Overall, we’re much lower in TV. When there’s less spend, TV will always be the first target. This year we had a campaign ready to go, it would have had a TV component, but it was not the right voice. We really had to pivot. So we’ve had some small things in-market. We’ve had some targeted digital plays. But overall, we just pulled back. 

Some of our competitors were out there and are bigger and we weren’t going to break through with that. We weren’t going to have as much to spend as them, so it didn’t make sense to go halfway on it. But we strongly believe in brand building. Brand advertising has a strong pull and we’ve done studies to show it has a robust return, which has allowed us to convince CFOs and other people at the table to spend. Ultimately, we still believe in a very strong digital foundation, with TV and radio over that for greater brand return.

But we’re going to continue to do smaller plays. We want to step back, re-evaluate and get it right for 2021, or at least try to. 

Can you talk about the campaign that was supposed to go out this year?
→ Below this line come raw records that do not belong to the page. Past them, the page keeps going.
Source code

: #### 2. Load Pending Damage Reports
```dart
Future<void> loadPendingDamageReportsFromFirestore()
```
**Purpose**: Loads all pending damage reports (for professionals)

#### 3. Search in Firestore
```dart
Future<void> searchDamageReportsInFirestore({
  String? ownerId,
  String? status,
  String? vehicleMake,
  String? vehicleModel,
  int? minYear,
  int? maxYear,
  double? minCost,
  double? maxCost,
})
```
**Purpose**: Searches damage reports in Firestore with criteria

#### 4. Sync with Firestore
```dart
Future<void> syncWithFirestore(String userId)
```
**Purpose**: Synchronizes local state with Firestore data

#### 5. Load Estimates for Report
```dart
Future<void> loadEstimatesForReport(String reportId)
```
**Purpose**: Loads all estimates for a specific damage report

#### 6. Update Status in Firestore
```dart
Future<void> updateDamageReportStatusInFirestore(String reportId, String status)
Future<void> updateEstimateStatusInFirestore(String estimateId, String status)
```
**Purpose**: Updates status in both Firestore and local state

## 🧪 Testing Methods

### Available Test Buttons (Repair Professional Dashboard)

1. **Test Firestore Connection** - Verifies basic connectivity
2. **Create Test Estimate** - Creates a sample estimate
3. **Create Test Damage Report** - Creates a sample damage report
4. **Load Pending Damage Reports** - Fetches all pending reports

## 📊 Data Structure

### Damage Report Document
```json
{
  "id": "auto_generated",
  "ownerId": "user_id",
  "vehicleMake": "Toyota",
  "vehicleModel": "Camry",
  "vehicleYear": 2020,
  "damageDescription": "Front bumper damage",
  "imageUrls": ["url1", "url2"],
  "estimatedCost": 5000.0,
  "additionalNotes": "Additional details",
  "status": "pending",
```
We had a more rational play planned to go to market, but then COVID hit. It received strong marks in research and testing, but it was about helping people plan their futures. It was called “Plan so you can.” We didn’t feel like it was the right tone because it wasn’t focused on the time and didn’t have the right, empathetic voice. When people were getting sick, unemployment was higher and higher and parents had to take on homeschooling, it just didn’t feel like a time to try to help people plan finances. We wanted to switch to a tone of “Let’s get through this, we’ll be there as you need us.” 
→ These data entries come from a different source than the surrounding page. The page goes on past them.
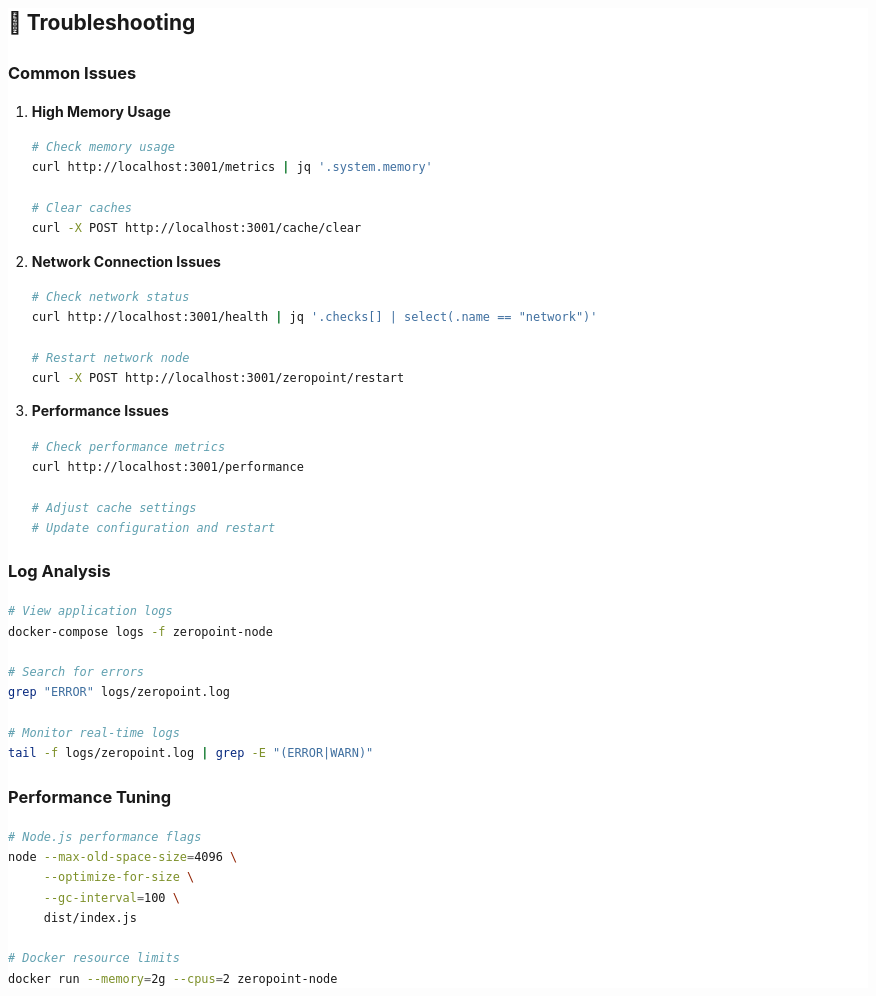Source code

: ## 🚨 Troubleshooting

### Common Issues

1. **High Memory Usage**
   ```bash
   # Check memory usage
   curl http://localhost:3001/metrics | jq '.system.memory'
   
   # Clear caches
   curl -X POST http://localhost:3001/cache/clear
   ```

2. **Network Connection Issues**
   ```bash
   # Check network status
   curl http://localhost:3001/health | jq '.checks[] | select(.name == "network")'
   
   # Restart network node
   curl -X POST http://localhost:3001/zeropoint/restart
   ```

3. **Performance Issues**
   ```bash
   # Check performance metrics
   curl http://localhost:3001/performance
   
   # Adjust cache settings
   # Update configuration and restart
   ```

### Log Analysis

```bash
# View application logs
docker-compose logs -f zeropoint-node

# Search for errors
grep "ERROR" logs/zeropoint.log

# Monitor real-time logs
tail -f logs/zeropoint.log | grep -E "(ERROR|WARN)"
```

### Performance Tuning

```bash
# Node.js performance flags
node --max-old-space-size=4096 \
     --optimize-for-size \
     --gc-interval=100 \
     dist/index.js

# Docker resource limits
docker run --memory=2g --cpus=2 zeropoint-node
```
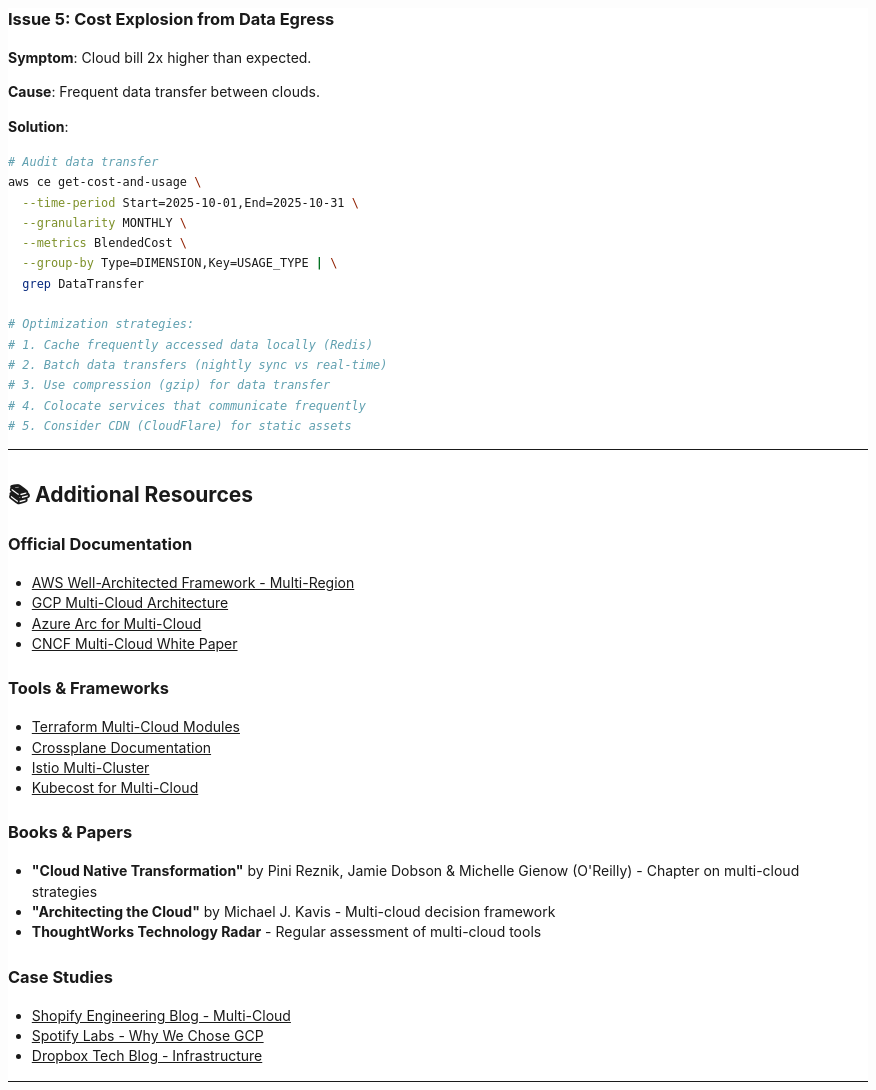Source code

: 
### Issue 5: Cost Explosion from Data Egress

**Symptom**: Cloud bill 2x higher than expected.

**Cause**: Frequent data transfer between clouds.

**Solution**:

```bash
# Audit data transfer
aws ce get-cost-and-usage \
  --time-period Start=2025-10-01,End=2025-10-31 \
  --granularity MONTHLY \
  --metrics BlendedCost \
  --group-by Type=DIMENSION,Key=USAGE_TYPE | \
  grep DataTransfer

# Optimization strategies:
# 1. Cache frequently accessed data locally (Redis)
# 2. Batch data transfers (nightly sync vs real-time)
# 3. Use compression (gzip) for data transfer
# 4. Colocate services that communicate frequently
# 5. Consider CDN (CloudFlare) for static assets
```

---

## 📚 Additional Resources

### Official Documentation
- [AWS Well-Architected Framework - Multi-Region](https://aws.amazon.com/architecture/well-architected/)
- [GCP Multi-Cloud Architecture](https://cloud.google.com/architecture/multicloud)
- [Azure Arc for Multi-Cloud](https://azure.microsoft.com/en-us/products/azure-arc/)
- [CNCF Multi-Cloud White Paper](https://www.cncf.io/)

### Tools & Frameworks
- [Terraform Multi-Cloud Modules](https://registry.terraform.io/)
- [Crossplane Documentation](https://crossplane.io/docs/)
- [Istio Multi-Cluster](https://istio.io/latest/docs/setup/install/multicluster/)
- [Kubecost for Multi-Cloud](https://www.kubecost.com/)

### Books & Papers
- **"Cloud Native Transformation"** by Pini Reznik, Jamie Dobson & Michelle Gienow (O'Reilly) - Chapter on multi-cloud strategies
- **"Architecting the Cloud"** by Michael J. Kavis - Multi-cloud decision framework
- **ThoughtWorks Technology Radar** - Regular assessment of multi-cloud tools

### Case Studies
- [Shopify Engineering Blog - Multi-Cloud](https://shopify.engineering/)
- [Spotify Labs - Why We Chose GCP](https://engineering.atspotify.com/)
- [Dropbox Tech Blog - Infrastructure](https://dropbox.tech/)

---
Since then, we knew we needed to find a voice to come through in the marketplace and show we were different. Even though there’s so much negative out there, we can do more positive things over time, and the way we’re going to do it is different.

There is a lot of interest in diversity and inclusion. How are you working to ensure that the company is inclusive in its marketing and services it offers? Are you able to take steps yourself to hire more diverse employees?

This is something we care a lot about. Other companies say that, too, but the difference is that instead of just writing a check, we feel an obligation to act and do things differently. Our global CEO has made public claims about what we plan to do. Overall, we’re looking to do more with actions than just donating.

There was a lot of conversation internally already around making sure we listen to diverse voices and achieve more diversity. We turned that up a lot this summer and a number of us went through programs and social identity discussions. We’ve also changed recruiting and how individual teams are formed. I feel an obligation to grow a more diverse team. We have to find different ways to bring in more people. We’re committed to that locally as well as globally across our offices. We’re looking to do more with actions than with just money. 

How about the marketing — are you looking at ways to reach more diverse people or include more diversity in marketing?

We’ve always had some level of a lens on that. Because of my agency experience, we’ve been conscious of that. But in terms of the number of people we reach and who we reach, we are looking to expand. It’s not about people with current wealth, it’s about helping people generate wealth.

Maureen Morrison is a strategic advisor and editorial consultant for Brand Innovators. She is the founder of consultancy Irving Park LLC, based in San Francisco.